Segment Start: Document passage

In `@sql/spock--6.0.0-devel.sql`:
- Around line 444-508: The wait loop in procedure spock.wait_for_sync_event uses
an incremental elapsed_time counter and compares progress_lsn directly to lsn
without handling NULL; change timeout handling to use clock_timestamp() by
recording a start_ts := clock_timestamp() before the loop and replace
elapsed_time checks with clock_timestamp() - start_ts >= (timeout || '
seconds')::interval, and guard the progress_lsn vs lsn comparison to handle NULL
(e.g. only compare when progress_lsn IS NOT NULL, otherwise treat as not
reached). Update references in the procedure to use start_ts, progress_lsn and
timeout interval comparison and leave the pg_sleep loop otherwise unchanged.
Previously, wait_for_sync_event() relied on spock.progress.remote_commit_lsn
to track apply progress. This required Spock to maintain its own progress
table, adding complexity.
This change switches to using PostgreSQL's native pg_replication_origin_status
view. The key insight is that PostgreSQL's RecordTransactionCommit() only
calls replorigin_session_advance() when there is actual WAL written. For
empty transactions (like sync_event), this never happens.
The fix adds explicit replorigin_session_advance() call in handle_commit()
for empty transactions, ensuring pg_replication_origin_status.remote_lsn
is advanced even when no WAL is written.

Segment End: Document passage
Segment Start: Information provided

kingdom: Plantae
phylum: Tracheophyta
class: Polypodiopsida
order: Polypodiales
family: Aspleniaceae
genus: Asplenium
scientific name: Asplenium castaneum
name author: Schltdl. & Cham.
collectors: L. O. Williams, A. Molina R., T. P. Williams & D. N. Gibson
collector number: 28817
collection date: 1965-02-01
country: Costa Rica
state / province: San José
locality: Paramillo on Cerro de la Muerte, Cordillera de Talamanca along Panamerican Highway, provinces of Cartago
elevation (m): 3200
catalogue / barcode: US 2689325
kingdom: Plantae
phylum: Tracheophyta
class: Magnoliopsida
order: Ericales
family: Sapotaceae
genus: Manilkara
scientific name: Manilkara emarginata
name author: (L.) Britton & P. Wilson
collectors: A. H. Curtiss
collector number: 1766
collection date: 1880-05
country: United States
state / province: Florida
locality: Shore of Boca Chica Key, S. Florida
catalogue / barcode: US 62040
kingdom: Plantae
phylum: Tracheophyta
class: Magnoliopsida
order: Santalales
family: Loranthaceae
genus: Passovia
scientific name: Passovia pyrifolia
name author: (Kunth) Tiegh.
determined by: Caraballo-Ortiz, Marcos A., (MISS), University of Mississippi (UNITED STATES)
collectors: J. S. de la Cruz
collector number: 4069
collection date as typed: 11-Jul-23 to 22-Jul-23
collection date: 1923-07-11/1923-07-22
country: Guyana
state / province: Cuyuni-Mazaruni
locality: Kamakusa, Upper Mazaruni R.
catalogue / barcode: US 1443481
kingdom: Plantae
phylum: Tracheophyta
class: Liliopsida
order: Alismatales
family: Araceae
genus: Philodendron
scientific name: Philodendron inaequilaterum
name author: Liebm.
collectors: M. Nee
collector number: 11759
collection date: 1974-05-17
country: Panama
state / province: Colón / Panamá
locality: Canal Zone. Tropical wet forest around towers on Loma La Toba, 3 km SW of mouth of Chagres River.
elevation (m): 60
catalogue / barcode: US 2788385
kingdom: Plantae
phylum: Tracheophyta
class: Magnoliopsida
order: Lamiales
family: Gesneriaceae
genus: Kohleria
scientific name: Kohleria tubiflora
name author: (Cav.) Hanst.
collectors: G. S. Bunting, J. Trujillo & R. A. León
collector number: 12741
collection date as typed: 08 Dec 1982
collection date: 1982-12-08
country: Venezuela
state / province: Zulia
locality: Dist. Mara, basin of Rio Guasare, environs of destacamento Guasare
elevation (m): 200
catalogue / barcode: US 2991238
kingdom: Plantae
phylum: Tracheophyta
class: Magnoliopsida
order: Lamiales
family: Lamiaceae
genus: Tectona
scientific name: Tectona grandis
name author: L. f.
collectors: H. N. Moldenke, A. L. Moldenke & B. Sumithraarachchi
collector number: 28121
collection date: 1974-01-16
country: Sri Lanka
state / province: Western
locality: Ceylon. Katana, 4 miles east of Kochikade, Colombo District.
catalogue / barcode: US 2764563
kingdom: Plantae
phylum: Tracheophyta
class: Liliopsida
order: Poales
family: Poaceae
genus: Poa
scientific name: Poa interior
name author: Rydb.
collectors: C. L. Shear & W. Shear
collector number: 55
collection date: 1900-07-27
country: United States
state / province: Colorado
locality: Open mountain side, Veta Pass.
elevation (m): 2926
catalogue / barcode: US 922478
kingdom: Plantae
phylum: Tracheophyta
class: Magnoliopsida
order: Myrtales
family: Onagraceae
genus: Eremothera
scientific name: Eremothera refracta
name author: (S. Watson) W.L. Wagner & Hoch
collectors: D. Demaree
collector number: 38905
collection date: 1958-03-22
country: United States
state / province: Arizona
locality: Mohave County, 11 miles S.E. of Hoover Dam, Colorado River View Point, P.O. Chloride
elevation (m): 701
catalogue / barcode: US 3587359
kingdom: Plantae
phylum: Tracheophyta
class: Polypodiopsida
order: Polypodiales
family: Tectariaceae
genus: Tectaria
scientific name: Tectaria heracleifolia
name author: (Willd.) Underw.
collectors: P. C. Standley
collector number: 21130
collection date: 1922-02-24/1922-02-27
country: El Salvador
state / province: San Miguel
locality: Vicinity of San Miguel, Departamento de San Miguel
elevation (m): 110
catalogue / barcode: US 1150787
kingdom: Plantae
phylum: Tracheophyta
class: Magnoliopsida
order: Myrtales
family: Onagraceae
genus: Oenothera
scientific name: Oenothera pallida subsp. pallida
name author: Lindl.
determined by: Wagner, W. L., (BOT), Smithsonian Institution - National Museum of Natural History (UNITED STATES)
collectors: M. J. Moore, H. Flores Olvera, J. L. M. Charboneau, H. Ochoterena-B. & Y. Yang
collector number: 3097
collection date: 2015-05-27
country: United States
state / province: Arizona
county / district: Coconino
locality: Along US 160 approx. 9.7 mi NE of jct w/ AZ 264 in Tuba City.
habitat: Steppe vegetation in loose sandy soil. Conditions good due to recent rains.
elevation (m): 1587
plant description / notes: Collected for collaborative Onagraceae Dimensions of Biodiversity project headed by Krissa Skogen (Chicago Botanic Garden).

Segment End: Information provided

=== What is needed ===
Render this sentence from the Spock change notes in German: "This change switches to using PostgreSQL's native pg_replication_origin_status view."

=== Answer to the exercise ===
Diese Änderung stellt auf die Verwendung der nativen Sicht pg_replication_origin_status von PostgreSQL um.